We can check it tooks the shortest path (23 long). There were longer paths but also a second one with the same distance. It hasn't been chosen because there is more node and when we explored the neighbor of point C, the point D was already set with the same distance. If we validate the path also when distance is equal we have:

In [6]:
def dijkstra_2(graph, source):
    n = len(graph)
    prec = {x : None for x in graph.keys()}
    visited = {x : False for x in graph.keys()}
    dist_to_point = {x: float('inf') for x in graph.keys()}    # set all distances infinite
    dist_to_point[source] = 0             # only the source point must have a weight of 0 at start
    heap = [(0, source)]                  # Queue of all points to visit. Only source as we start from it with a distance of 0
    while heap:                           # while we have points to visit
        dist_node, node = heapq.heappop(heap)   # just to extract the point with the smallest distance
        if not visited[node]:
            visited[node] = True
            for neighbor in graph[node]:
                temp_dist = dist_node + graph[node][neighbor]
                if temp_dist <= dist_to_point[neighbor]:
                    dist_to_point[neighbor] = temp_dist
                    prec[neighbor] = node
                    heapq.heappush(heap, (dist_to_point[neighbor], neighbor))

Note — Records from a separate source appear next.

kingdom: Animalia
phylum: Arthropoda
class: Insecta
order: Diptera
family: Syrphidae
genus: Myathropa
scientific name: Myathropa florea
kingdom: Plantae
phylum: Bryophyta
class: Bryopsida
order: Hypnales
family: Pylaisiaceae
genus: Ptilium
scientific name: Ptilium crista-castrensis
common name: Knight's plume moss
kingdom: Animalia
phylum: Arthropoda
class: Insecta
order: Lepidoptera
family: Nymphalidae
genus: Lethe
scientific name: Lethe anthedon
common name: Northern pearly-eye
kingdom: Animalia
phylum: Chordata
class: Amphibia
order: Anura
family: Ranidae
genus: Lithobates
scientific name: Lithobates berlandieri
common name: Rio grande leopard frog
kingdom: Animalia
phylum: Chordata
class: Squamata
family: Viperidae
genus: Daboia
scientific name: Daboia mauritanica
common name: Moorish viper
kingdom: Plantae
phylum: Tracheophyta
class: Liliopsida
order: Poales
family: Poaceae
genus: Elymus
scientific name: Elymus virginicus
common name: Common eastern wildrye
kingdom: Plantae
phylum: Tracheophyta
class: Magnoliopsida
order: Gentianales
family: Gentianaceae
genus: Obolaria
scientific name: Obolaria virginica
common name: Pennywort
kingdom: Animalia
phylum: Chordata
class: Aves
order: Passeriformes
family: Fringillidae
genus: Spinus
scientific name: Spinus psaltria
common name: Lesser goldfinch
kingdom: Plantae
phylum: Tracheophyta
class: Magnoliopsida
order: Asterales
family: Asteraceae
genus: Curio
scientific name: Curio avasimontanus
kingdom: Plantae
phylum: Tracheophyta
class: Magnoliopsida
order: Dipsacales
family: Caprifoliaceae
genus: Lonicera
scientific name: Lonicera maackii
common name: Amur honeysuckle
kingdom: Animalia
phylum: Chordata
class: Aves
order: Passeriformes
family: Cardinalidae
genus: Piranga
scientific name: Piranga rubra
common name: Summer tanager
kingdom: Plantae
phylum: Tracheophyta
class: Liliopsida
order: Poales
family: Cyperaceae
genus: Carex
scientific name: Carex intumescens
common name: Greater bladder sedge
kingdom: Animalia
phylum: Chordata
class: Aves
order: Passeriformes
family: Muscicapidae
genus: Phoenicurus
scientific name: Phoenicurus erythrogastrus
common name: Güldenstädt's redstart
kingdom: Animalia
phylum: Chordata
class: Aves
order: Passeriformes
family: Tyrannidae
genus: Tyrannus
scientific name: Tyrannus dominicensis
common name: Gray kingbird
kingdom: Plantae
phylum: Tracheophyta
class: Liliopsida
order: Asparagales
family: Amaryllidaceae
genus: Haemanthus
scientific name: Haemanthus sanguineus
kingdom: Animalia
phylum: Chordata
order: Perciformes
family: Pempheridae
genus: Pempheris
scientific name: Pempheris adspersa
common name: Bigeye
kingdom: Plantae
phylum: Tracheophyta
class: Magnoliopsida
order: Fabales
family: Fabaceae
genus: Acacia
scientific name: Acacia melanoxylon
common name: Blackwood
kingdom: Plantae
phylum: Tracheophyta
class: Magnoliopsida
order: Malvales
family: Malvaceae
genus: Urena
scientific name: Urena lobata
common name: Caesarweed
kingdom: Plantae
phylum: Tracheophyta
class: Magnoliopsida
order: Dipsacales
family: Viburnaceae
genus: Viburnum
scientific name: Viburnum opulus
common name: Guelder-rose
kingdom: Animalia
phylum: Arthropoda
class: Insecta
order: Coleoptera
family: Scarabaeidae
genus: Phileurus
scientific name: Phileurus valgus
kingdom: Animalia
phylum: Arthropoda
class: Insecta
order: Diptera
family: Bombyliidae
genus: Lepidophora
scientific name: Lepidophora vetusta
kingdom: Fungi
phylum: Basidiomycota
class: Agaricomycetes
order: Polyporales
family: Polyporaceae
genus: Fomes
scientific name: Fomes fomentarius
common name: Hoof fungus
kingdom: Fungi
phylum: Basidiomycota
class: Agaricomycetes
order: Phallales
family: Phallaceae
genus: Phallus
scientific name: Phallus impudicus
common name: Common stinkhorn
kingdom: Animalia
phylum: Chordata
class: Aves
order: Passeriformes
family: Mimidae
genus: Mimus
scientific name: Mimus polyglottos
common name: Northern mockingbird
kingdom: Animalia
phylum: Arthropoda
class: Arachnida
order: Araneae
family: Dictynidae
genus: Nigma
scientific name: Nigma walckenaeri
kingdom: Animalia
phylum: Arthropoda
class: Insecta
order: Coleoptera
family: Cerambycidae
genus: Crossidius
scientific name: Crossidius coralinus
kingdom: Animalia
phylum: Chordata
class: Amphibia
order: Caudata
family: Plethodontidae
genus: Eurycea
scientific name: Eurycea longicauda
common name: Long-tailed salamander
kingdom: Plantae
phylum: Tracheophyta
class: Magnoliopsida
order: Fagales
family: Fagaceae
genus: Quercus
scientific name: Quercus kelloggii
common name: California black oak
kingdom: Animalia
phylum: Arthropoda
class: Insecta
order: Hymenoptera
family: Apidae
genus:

    return dist_to_point, prec
In [7]:
distances, path = dijkstra_2(G, 'F')
print(path)
{'A': 'B', 'B': 'E', 'C': 'A', 'D': 'C', 'E': 'F', 'F': None, 'G': 'D'}
In [8]:
complete_path = ['G']
previous = path['G']
while previous != 'F':
    complete_path.append(previous)
    previous = path[previous]
complete_path.append(previous)
print(" -> ".join(complete_path[::-1]))
F -> E -> B -> A -> C -> D -> G

We get the 2nd path possible to go to G from F.